CAN’s 4th Annual Youth Exchange or Intercambio took place from May 15-23, 2014, in the coffee-growing highlands of Veracruz, México. The Youth Exchange brought 32 youth leaders together to share experiences and knowledge about building food sovereignty in their own communities. The majority of the youth are leaders or promotores from CAN’s Food Security and Sovereignty Initiatives in Nicaragua (San Ramón and Las Segovias) and México (Quintana Roo and Veracruz). The youth leaders were joined by university students from the Universidad Autónoma Chapingo in Veracruz, and the University of California, Santa Cruz. CAN’s non-profit partner in Veracruz, VIDA A.C. (Vinculación y Desarrollo Agroecológico en Café), hosted the Youth Exchange.
For eight days, the youth engaged in capacity building exchanges, workshops and field visits. They taught each other how to make homemade fertilizers, tell captivating stories for social change, grow a milpa Maya (corn and beans), and catalyze social innovation. The program included visits to home gardens, coffee farms, markets, and a cooperative focused on sustainable living and workshops about permaculture, raising chickens, and ecotechnologies. It also included a university forum organized by CAN-affiliated researcher, Carlos Guadarrama (Professor of Agroecology, Universidad Autónoma Chapingo), about community struggles to maintain control of seeds and water resources. Throughout the Exchange, youth explored new ideas for increasing food sovereignty at the community level, and reflected on how to contextualize these efforts within broader social and political contexts.
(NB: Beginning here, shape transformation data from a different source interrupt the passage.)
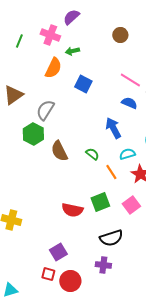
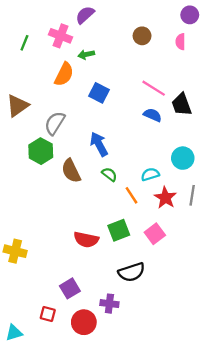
blue arrow: (113, 128) -> (99, 144), moved
purple cross: (103, 265) -> (109, 304), moved
red square: (48, 274) -> (48, 314), moved

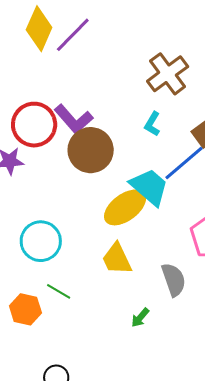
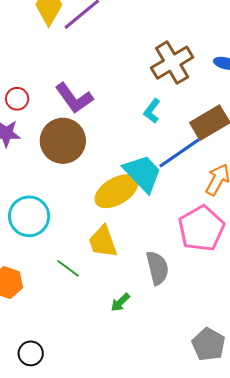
red circle: (34, 125) -> (17, 99), moved, size x0.5
brown circle: (91, 150) -> (63, 141), moved
green line: (59, 291) -> (68, 268), moved

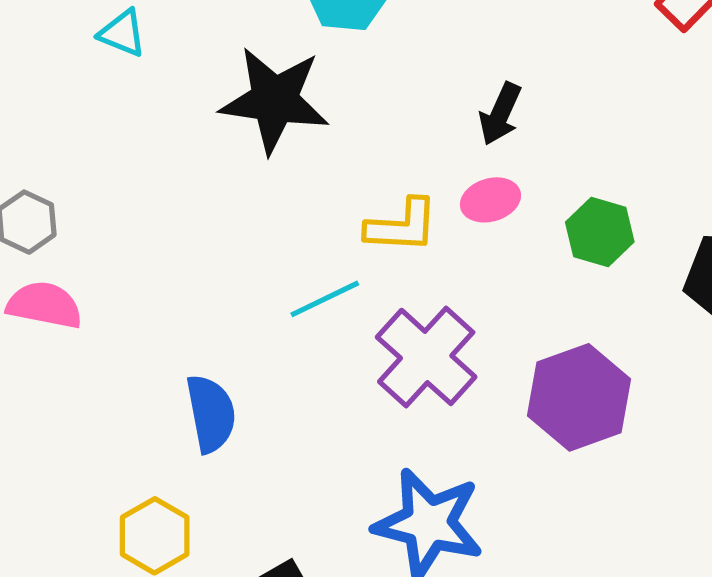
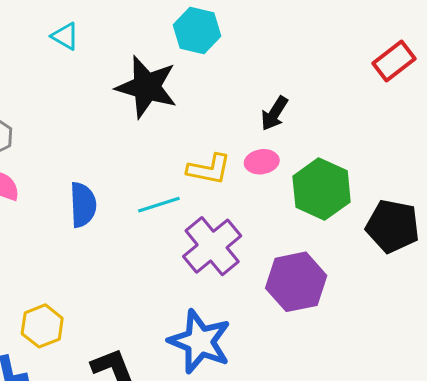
green hexagon: (600, 232) -> (322, 189), size x1.5
blue semicircle: (211, 414) -> (83, 205), moved

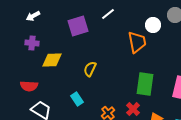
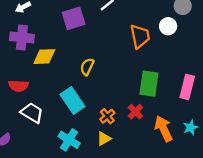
white circle: (153, 25) -> (168, 26), moved
purple cross: (32, 43) -> (22, 37), size x1.5
cyan rectangle: (77, 99) -> (72, 100), size x1.6

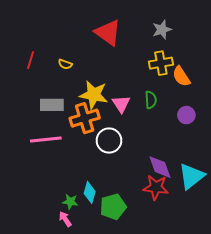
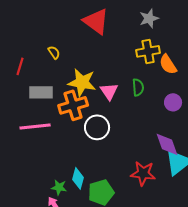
red line: (31, 60) -> (20, 66), moved
yellow semicircle: (65, 64) -> (54, 52), turned -144
purple diamond: (160, 167) -> (167, 144), moved

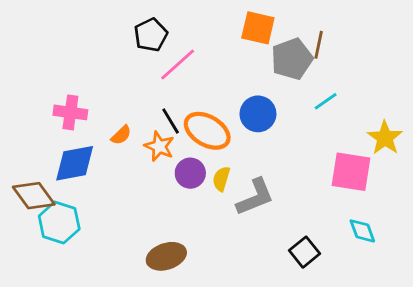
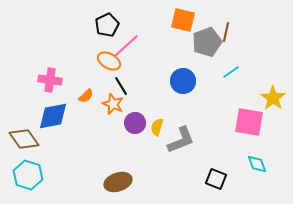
orange ellipse: (207, 131) -> (109, 61), moved, size x0.7
cyan hexagon: (59, 222) -> (28, 175), moved
black square: (305, 252) -> (216, 179), turned -30

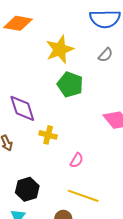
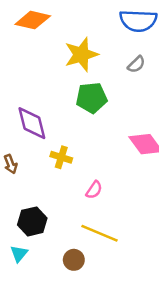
green pentagon: (70, 85) -> (92, 98), turned -30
The Youth Exchange also provided the youth with an opportunity to evaluate their work to achieve food sovereignty and make concrete plans for the coming year. They committed to sharing their experience at the Youth Exchange with their home communities, implementing practices learned from each other, maintaining regular communication, and creating a resource that compiles their collective expertise. In particular, the youth expressed a lot of excitement about applying their new knowledge about ecotechnologies.